O Superior Tribunal Militar (STM) manteve, por unanimidade, a condenação de um suboficial da Marinha do Brasil por assédio sexual contra uma cabo transexual. Segundo o processo, o caso ocorreu durante um curso de formação realizado em uma escola da força naval, no Rio de Janeiro. O suboficial foi condenado a um ano de detenção, em regime aberto.

A decisão foi tomada pelo Plenário da Corte ao negar recurso da defesa do integrante da Marinha. O caso tramitou em segredo.

Segundo a denúncia do Ministério Público Militar (MPM), o caso ocorreu em fevereiro de 2024. À época, o suboficial era comandante de Marinha e a vítima participava de um curso de formação. De acordo com o relatador, o homem puxou a cabo pelo braço e “sussurou” palavras de cunho sexual.

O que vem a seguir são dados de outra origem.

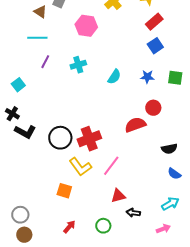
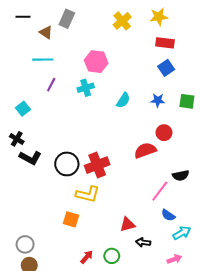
red rectangle: (154, 22) -> (165, 43), turned 48
pink hexagon: (86, 26) -> (96, 62), moved
pink line: (111, 166) -> (160, 191), moved
yellow L-shape: (80, 167) -> (88, 194), turned -40
blue semicircle: (174, 174) -> (168, 215), moved
red arrow: (69, 227) -> (87, 257), moved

O suboficial foi condenado em 1ª instância, mas recorreu. Ao analisar o recurso, o ministro Péricles Aurélio Lima de Queiroz, relator do prodesso, destacou que a vítima descreveu “com precisão as circunstâncias de tempo, lugar e modo de execução da conduta”, relatando de forma coerente e detalhada o episódio ocorrido logo após uma formatura no ambiente militar.

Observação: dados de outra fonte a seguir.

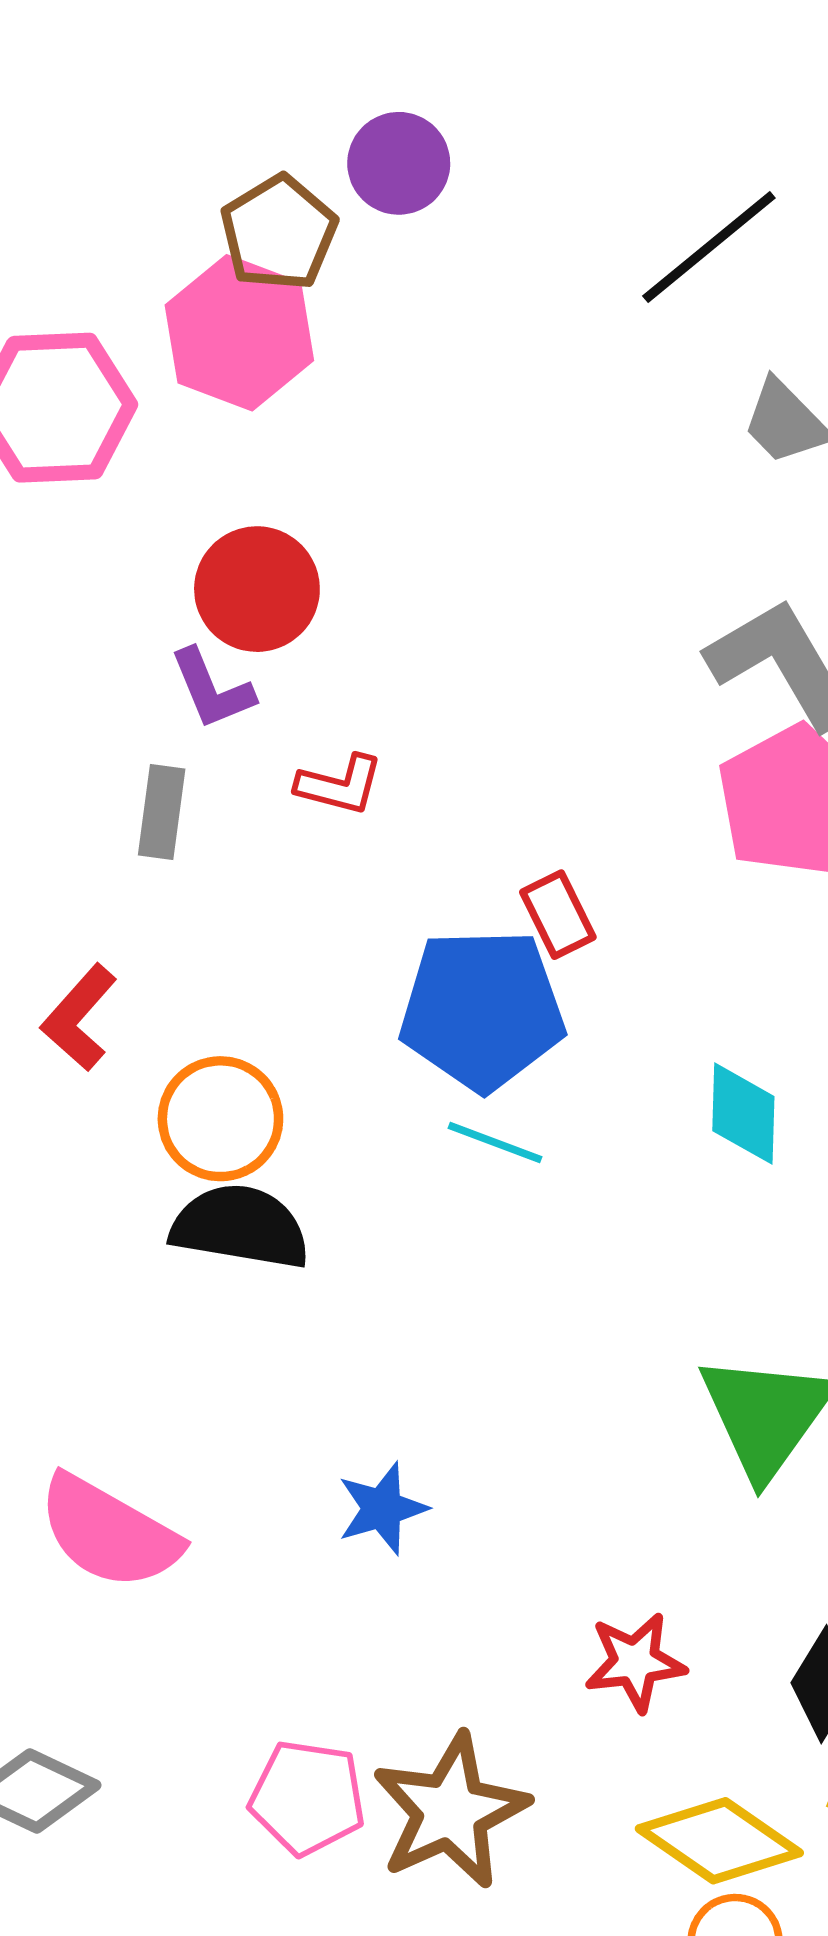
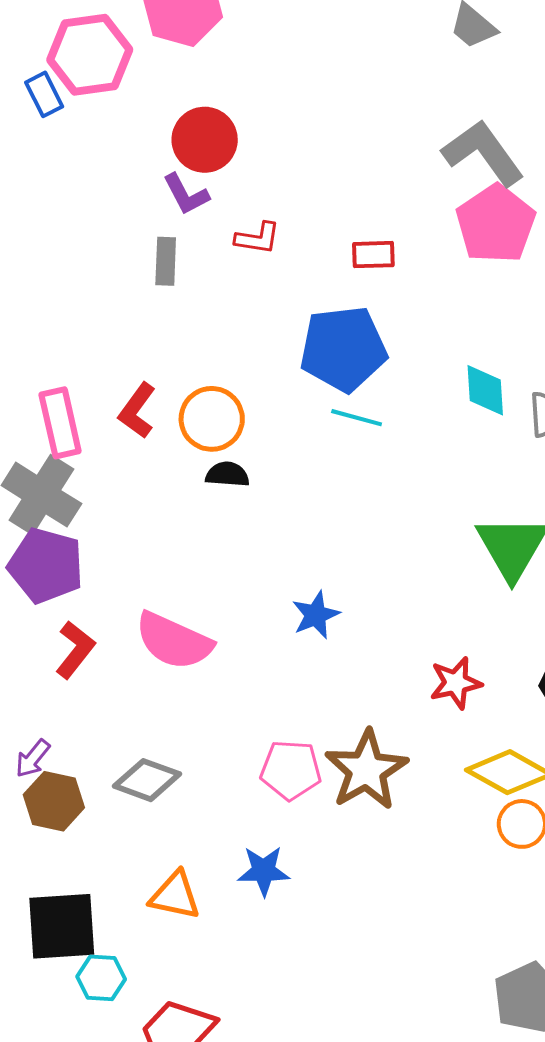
red rectangle: (558, 915) -> (373, 255), moved, turned -60
red L-shape: (79, 1018) -> (137, 411), moved
black semicircle: (240, 1227) -> (227, 474), size x0.6

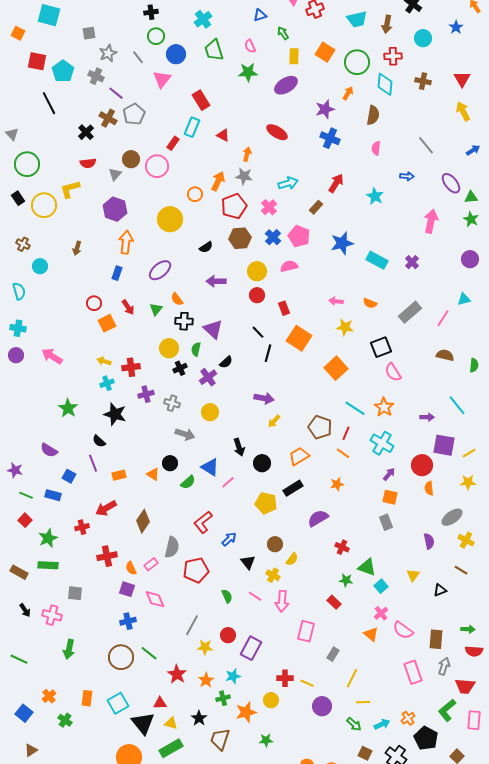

No voto, o relator afastou a tese de insuficiência de provas sustentada pela defesa do réu. Para o ministro, os testemunhos confirmaram o ocorrido.

O relator entendeu que “ficaram plenamente caracterizados os requisitos do crime de assédio sexual previstos no artigo 216-A do Código Penal: o constrangimento da vítima, a intenção de obter favorecimento sexual e o uso da posição hierárquica do acusado”.

O ministro ainda destacou a relação hierárquica entre as partes e frisou que o episódio “ultrapassou a esfera da dignidade sexual e representou também violência de gênero e discriminação por identidade de gênero”. 

“A conduta do apelante reforça a discriminação contra pessoas trans e contribui para a manutenção de ambiente hostil e inseguro para esses militares”, registrou no voto.

O STM manteve ainda as medidas protetivas impostas durante a tramitação do processo, proibindo o militar de manter contato com a vítima, aproximar-se dela ou frequentar o quartel.

O voto do relator venceu por unanimidade.